Did taylor momsen dating marilyn manson
I thought that the only way to get all that shit off of her face would be to remove her goddamn skin.
She must’ve went down to Home Depot, rented a dozen sandblasters, picked up a few of my cousins in the parking lot and got them to blast that mess off of her eyes.
Yes, so that magical tingle you heard wasn’t the wind chime outside.
It was Justin Bieber’s balls dropping as he laid eyes on Taylor Momsen looking like something that blew out of the showed up in the same outfit as Taylor and had to go into the bathroom to change. Here’s another picture of Taylor’s walk of no shame as well as pictures of other hos at last night’s thing.
It looks like after they chipped the paint off her eyes, they chipped away some of her nose.

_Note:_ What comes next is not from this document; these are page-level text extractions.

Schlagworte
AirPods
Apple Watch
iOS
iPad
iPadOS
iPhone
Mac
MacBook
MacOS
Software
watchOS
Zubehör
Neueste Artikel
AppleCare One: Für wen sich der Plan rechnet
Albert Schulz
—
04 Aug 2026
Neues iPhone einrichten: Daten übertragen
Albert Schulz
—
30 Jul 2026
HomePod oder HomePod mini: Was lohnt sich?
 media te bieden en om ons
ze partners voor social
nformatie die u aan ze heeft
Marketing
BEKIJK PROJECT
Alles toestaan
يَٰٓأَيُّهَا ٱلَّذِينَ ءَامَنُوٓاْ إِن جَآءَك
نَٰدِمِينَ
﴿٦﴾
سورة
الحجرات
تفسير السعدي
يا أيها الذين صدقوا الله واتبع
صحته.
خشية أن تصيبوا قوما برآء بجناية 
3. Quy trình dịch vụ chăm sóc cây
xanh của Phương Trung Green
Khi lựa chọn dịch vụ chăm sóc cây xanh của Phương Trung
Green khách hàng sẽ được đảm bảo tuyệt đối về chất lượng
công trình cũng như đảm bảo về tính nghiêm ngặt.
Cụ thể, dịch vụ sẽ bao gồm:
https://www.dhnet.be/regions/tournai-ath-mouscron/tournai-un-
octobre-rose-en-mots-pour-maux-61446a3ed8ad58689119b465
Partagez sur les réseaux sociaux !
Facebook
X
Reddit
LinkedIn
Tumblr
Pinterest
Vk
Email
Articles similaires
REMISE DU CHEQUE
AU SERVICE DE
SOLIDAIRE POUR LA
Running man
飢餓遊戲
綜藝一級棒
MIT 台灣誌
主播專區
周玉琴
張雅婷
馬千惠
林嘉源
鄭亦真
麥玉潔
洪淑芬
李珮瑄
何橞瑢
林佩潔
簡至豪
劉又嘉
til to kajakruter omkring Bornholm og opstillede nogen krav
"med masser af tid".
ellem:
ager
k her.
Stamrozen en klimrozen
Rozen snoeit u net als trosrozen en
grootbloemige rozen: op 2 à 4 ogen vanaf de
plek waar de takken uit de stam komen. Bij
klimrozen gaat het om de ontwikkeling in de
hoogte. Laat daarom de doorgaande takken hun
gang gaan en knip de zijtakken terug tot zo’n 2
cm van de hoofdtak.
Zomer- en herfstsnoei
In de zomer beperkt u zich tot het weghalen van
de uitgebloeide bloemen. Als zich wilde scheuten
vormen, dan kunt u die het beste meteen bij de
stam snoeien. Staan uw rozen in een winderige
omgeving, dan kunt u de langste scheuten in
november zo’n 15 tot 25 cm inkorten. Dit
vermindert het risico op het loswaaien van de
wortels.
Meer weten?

Bitch got rid of her raccoon eyes and half of her nose. She looks like a Russian art student/Palmer Girl impersonator who makes extra money posing for pictures used in those ~Ukrainian~ bride e-mail scams. She still looks like she’s full of rainbows and kitten kisses and lives a life full of sunshiney happiness.
:) Does anyone listen to Taylor Momsen's band anymore? Of course, since we don't like Taylor Momsens and no one likes Taylor Momsen and wants to listen to her self-righteous spoken word song, she decided to get naked at the end of it.Taylor’s fuck parts might worship Satan, but ho’s ass worships pancakes (or is it the other way around? This dumpster panda Lolita’s ass is so damn flat that I want to pull out a projector and watch the Oscars on it tonight.“ is simply just a young girl who is trying to find herself in the clearance section of the Flirt catalog, the drawer where you keep your old black eyeliner pencils and the part of the WWE’s costume closet that houses the old bedazzled wrestling panties from their glory days.Whenever they need Jenny to talk, they’ll just give the raccoon a cracker to nibble on while a crack baby provides her voice by slurring out coos in the corner.I’m sure the raccoon and the crack baby will both win an Emmy. I see what you did there, Nickelodeon, and Child Protective Services along with agents from The Chris Hansen Department of NOT RIGHT SHIT will be knocking on your door.